Unterdessen ist es nicht ausgeschlossen, dass in ein paar Jahren der Name Becker erneut in der Profikaderliste des FC St. Pauli auftauchen wird, auch wenn Finn Ole keinerlei Rückkehrgedanken hegt. In der U-17-Mannschaft des Kiezclubs spielt derzeit viel mehr sein 15 Jahre alter Bruder Jesper und hat in sieben Einsätzen in der neuen U-17-DFB-Nachwuchsliga schon mit vier Toren auf sich aufmerksam gemacht.

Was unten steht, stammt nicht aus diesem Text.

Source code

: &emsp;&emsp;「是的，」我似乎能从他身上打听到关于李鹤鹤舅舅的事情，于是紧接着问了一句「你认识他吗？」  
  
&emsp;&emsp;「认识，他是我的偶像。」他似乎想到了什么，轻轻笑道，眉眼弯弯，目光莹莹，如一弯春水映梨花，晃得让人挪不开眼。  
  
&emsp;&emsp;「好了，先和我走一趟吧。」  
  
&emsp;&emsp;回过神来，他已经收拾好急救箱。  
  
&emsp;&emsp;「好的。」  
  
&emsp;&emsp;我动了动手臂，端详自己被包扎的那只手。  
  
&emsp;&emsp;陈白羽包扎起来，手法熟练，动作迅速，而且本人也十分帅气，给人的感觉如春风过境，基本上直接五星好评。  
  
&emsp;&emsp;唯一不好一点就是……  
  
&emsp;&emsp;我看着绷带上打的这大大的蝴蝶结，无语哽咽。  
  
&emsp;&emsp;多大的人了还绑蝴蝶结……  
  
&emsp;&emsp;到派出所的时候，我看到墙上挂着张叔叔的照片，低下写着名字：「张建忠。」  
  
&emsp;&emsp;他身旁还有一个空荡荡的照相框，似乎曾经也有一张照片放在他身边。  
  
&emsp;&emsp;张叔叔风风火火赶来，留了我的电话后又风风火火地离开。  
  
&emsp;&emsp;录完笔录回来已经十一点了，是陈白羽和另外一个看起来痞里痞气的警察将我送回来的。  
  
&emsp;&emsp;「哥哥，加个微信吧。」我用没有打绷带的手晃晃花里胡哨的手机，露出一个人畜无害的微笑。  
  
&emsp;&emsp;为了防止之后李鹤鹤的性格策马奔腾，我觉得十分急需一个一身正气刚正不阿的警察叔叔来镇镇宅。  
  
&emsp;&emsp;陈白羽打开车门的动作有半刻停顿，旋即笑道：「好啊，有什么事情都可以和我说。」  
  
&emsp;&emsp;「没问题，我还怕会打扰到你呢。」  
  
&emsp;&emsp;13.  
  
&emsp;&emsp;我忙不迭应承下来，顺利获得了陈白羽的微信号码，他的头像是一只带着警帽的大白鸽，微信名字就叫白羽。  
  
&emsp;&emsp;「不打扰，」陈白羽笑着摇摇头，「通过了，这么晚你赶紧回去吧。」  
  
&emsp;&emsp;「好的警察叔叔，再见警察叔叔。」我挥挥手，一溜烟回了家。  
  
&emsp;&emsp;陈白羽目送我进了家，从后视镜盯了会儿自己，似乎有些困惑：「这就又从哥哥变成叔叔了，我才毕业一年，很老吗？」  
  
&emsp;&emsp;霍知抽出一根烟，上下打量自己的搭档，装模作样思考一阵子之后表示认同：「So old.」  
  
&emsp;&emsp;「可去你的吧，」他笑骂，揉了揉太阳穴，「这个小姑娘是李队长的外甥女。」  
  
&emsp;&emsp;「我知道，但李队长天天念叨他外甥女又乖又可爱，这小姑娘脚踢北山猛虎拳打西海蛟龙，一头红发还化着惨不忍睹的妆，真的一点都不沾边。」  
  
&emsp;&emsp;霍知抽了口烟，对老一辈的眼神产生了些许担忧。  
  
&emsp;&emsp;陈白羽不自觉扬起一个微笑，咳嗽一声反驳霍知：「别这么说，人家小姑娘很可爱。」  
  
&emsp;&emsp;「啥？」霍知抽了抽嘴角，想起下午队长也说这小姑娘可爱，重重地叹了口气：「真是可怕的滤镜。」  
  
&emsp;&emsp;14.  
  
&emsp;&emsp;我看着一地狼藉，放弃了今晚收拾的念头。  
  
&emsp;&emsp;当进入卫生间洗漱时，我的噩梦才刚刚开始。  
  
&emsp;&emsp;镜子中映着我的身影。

Bei St. Pauli spielt Bruder Jesper Becker im U-17-Team
Ob er in die Fußstapfen seines Bruders treten kann? „Das Zeug, um Fußballprofi zu werden, hat er allemal“, sagt Finn Ole Becker, betont aber auch: „Es gehört ja viel mehr dazu. Wichtig ist, dass er vor allem fit bleibt. Dann wird er seinen Weg definitiv gehen.“ Und dann lässt der große Bruder mit einem Augenzwinkern und Lächeln eine kleine, familieninterne Spitze vom Stapel: „Noch verliert er in allen Sportarten gegen mich.“
Die voraussichtlichen Aufstellungen:
TSG Hoffenheim: Baumann – Chaves, Stach, Akpoguma – Gendrey, Bischof, Grillitsch, Prass – Kramaric – Hlozek, Bülter.
FC St. Pauli: Vasilj – Wahl, Smith, Wahl – Saliakas, Irvine, Boukhalfa, Treu – Afolayan, Eggestein, Guilavogui.
Schiedsrichter: Stegemann (Niederkassel).